=== Краткое задание ===
Ответьте по тексту о восприятии живописи, приведенному ниже, на три вопроса.
(а) На каких способах управления восприятием произведений живописи делается акцент в большинстве образовательных программ?
(б) Сколько направлений толкования произведения изобразительного искусства выявил анализ психологической литературы?
(в) Кто считает, что произведение искусства можно по-настоящему воспринять, лишь отвлекаясь от «жизненного контекста»?

=== Текст для чтения ===

_ _ _

Проблема восприятия произведений искусства является актуальной в свете возрастающей роли искусства как важнейшего средства эстетического воспитания подрастающих поколений (Р.Арнхейм, В.Ф. Асмус, А.А. Бакушинский, Л.С. Выготский, В.А. Гуружапов, А.Я. Дорфман, Э.В. Ильенков, Д.А. Леонтьев, М.С. Каган, А.А. Мелик-Пашаев, Б.М. Теплов, С.Л. Рубинштейн, П.М. Якобсон и др.). Правильное осмысление произведений искусства создает благоприятную основу для овладения духовным богатством прошлого, для развития эстетического вкуса учащихся, для их ориентировки в современном искусстве и для осознания его художественной ценности [4].
В настоящее время в большинстве образовательных программ акцент делается на словесных способах управления процессом восприятия произведений живописи. Анализ произведения живописи активно подкрепляется вербальными интерпретациями из художественных и искусствоведческих источников. С одной стороны, преследуется цель оживить и украсить произведение, а с другой стороны, стремятся к улучшению восприятия путем двойного кодирования: вербального и визуального. При этом можно признать, что любая интерпретация произведения живописи несет дополнительную информацию, которая может по-разному соотноситься с содержанием произведения живописи и изменить его восприятие реципиентом.
Анализ психологической литературы показал, что существует два направления толкования произведения изобразительного искусства.
Первое направление можно определить как истолкование самого художественного «текста» картины, т.е. того, что непосредственно изображено на полотне. Иначе говоря, интерпретация ограничивается «живописным» фактором, отсекая все, что выходит за рамки изображенного объекта. Так, Х. Ортега-и-Гассет, В. Шкловский считают, что только отвлекаясь от «жизненного контекста», можно по-настоящему воспринять произведение искусства. Второе направление интерпретаций, используемое авторами профессиональных текстов, служит для большей эффективности (по мнению авторов) воздействия текстов на субъекта восприятия, для создания более полного впечатления, и представляет собой истолкование объекта на основе не только живописного, но и внекартинного материала, иначе говоря, все, что связано с предысторией и историей картины: знания автора-интерпретатора о персонажах (если это реальные лица), об их судьбах, характерах, их отношениях с художником; о реальных событиях, положенных в основу сюжета; о ходе работы над картиной и т. д.
Следовательно, встает вопрос, что вообще должно быть приоритетным для интерпретатора – непосредственность визуального ряда или жизненный контекст? Есть ли вообще необходимость в такого рода экстраживописном материале? Как влияет интерпретация произведения живописи на понимание смысла произведении?

_ _ _

=== Записи данных ===
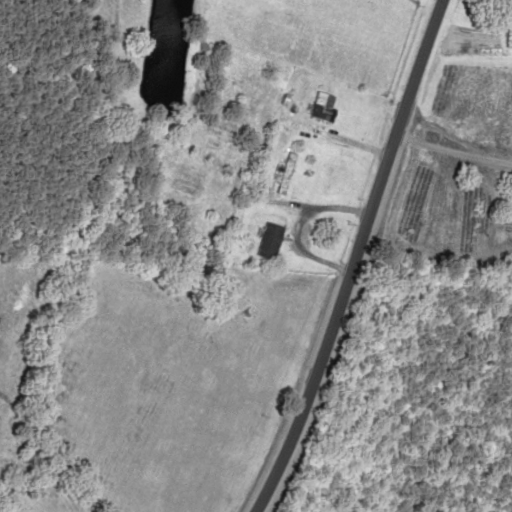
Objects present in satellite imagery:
building: (319, 106)
building: (282, 172)
building: (265, 240)
road: (365, 264)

_ _ _

=== Образец ответа ===
(а) На словесных способах.
(б) Два направления.
(в) Х. Ортега-и-Гассет и В. Шкловский.